• [What the task requires] Only the lines from the one containing "520 748 3.04" through the one containing "323 157 43.25" should be printed, exactly as they appear below, with both ends included.

======

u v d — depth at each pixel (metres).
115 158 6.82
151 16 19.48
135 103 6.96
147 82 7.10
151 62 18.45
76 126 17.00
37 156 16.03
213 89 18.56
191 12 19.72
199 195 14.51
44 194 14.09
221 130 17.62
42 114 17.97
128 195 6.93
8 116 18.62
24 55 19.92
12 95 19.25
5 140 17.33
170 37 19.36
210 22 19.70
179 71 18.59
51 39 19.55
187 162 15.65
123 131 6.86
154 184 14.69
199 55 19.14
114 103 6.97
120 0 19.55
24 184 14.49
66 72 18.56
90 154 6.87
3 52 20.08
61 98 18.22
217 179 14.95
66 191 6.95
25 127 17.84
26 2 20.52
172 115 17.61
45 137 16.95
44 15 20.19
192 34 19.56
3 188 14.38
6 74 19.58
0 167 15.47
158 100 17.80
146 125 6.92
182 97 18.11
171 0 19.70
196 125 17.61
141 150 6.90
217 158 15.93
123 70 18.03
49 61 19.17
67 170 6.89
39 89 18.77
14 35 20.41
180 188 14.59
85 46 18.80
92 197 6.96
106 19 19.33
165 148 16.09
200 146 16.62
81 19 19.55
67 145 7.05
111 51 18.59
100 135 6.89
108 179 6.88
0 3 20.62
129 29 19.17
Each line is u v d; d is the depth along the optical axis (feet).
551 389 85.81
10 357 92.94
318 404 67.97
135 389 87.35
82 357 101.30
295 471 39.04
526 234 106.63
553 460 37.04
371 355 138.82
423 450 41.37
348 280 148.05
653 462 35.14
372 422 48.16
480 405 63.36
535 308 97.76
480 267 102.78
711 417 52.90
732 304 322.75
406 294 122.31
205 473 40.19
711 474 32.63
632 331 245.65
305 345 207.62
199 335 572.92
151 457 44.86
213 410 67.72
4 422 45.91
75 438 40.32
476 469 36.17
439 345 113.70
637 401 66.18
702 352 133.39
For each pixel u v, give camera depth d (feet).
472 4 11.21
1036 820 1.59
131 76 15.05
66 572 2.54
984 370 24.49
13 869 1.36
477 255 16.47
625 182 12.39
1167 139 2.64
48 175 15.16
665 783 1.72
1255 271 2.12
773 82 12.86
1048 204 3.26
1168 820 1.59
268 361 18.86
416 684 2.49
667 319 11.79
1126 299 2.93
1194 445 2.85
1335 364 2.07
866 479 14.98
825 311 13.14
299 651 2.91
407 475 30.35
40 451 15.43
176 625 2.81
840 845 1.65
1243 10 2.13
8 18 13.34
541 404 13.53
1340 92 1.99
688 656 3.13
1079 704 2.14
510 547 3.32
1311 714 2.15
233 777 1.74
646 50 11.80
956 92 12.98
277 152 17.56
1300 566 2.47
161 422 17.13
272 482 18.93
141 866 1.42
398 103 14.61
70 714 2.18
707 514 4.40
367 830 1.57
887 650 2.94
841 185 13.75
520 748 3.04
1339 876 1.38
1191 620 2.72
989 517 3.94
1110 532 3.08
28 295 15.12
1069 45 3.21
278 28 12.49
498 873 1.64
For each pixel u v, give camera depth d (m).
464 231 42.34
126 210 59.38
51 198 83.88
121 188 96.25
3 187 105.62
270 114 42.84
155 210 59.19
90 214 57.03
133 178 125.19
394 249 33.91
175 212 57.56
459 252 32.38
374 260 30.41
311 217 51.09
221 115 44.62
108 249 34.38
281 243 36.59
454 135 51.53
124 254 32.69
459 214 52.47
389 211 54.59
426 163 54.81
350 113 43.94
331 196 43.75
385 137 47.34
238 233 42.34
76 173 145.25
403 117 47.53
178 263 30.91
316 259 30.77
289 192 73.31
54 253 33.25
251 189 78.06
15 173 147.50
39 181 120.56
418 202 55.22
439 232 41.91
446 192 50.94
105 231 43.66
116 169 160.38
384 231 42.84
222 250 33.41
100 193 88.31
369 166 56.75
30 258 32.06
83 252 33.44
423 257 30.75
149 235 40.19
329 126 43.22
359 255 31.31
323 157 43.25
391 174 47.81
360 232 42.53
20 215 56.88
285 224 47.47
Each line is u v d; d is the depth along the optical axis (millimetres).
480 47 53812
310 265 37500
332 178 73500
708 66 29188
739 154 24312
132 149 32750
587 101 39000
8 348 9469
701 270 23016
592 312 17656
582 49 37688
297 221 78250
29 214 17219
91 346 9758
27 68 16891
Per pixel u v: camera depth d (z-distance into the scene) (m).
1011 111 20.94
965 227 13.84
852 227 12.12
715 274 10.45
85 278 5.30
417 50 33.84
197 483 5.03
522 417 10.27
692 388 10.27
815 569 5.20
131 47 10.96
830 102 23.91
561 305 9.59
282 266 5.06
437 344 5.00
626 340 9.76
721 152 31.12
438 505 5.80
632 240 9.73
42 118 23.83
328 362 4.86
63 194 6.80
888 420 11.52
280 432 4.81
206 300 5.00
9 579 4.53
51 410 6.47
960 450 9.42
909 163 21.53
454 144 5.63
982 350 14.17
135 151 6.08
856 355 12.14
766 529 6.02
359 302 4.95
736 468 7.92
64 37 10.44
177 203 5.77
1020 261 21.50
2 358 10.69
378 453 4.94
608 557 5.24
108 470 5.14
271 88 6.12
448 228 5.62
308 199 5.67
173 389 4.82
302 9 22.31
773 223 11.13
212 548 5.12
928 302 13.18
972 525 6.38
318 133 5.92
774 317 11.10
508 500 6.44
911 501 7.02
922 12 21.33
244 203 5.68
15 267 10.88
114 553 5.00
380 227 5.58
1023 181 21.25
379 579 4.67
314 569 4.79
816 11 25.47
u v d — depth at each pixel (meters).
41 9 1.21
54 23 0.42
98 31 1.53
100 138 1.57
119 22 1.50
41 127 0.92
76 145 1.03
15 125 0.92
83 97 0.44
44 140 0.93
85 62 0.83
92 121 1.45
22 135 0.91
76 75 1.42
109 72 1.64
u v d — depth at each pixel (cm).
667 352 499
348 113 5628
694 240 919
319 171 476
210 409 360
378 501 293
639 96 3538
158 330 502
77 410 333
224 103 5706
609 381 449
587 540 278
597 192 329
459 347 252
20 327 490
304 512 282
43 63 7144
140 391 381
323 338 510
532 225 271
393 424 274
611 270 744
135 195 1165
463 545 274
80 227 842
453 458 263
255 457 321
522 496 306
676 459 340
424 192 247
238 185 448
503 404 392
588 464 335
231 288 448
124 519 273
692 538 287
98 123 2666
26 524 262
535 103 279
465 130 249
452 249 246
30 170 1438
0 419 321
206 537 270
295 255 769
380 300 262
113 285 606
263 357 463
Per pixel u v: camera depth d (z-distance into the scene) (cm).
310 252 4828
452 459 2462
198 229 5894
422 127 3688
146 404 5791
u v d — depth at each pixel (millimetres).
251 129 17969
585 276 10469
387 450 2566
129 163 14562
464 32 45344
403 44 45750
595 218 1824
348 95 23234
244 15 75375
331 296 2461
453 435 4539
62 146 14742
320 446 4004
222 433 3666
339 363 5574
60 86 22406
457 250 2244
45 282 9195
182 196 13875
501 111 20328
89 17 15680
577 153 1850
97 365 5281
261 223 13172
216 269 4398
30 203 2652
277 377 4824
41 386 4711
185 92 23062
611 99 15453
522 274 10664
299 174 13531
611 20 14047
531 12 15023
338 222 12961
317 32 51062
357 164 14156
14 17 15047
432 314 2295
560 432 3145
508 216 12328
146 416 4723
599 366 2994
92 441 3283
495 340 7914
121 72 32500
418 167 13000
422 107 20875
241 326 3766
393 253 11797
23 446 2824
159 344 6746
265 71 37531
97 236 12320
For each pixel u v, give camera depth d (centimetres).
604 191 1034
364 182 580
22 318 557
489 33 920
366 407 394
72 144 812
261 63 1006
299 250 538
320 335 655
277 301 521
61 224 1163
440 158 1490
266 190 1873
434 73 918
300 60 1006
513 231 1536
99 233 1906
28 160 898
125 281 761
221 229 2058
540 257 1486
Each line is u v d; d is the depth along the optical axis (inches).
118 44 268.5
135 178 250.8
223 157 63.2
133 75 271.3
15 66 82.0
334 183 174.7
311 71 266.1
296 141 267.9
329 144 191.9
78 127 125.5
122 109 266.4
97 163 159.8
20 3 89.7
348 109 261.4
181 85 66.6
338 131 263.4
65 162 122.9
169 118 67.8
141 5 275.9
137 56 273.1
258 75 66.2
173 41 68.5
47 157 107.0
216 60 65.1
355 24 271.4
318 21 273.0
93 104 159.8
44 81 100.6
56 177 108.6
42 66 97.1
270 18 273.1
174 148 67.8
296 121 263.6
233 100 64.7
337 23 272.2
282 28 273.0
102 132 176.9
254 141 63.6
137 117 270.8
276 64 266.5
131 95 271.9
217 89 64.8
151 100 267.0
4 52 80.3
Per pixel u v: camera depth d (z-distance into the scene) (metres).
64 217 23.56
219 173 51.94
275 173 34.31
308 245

======

• [Result for this exercise]
520 748 3.04
1339 876 1.38
1191 620 2.72
989 517 3.94
1110 532 3.08
28 295 15.12
1069 45 3.21
278 28 12.49
498 873 1.64
For each pixel u v, give camera depth d (m).
464 231 42.34
126 210 59.38
51 198 83.88
121 188 96.25
3 187 105.62
270 114 42.84
155 210 59.19
90 214 57.03
133 178 125.19
394 249 33.91
175 212 57.56
459 252 32.38
374 260 30.41
311 217 51.09
221 115 44.62
108 249 34.38
281 243 36.59
454 135 51.53
124 254 32.69
459 214 52.47
389 211 54.59
426 163 54.81
350 113 43.94
331 196 43.75
385 137 47.34
238 233 42.34
76 173 145.25
403 117 47.53
178 263 30.91
316 259 30.77
289 192 73.31
54 253 33.25
251 189 78.06
15 173 147.50
39 181 120.56
418 202 55.22
439 232 41.91
446 192 50.94
105 231 43.66
116 169 160.38
384 231 42.84
222 250 33.41
100 193 88.31
369 166 56.75
30 258 32.06
83 252 33.44
423 257 30.75
149 235 40.19
329 126 43.22
359 255 31.31
323 157 43.25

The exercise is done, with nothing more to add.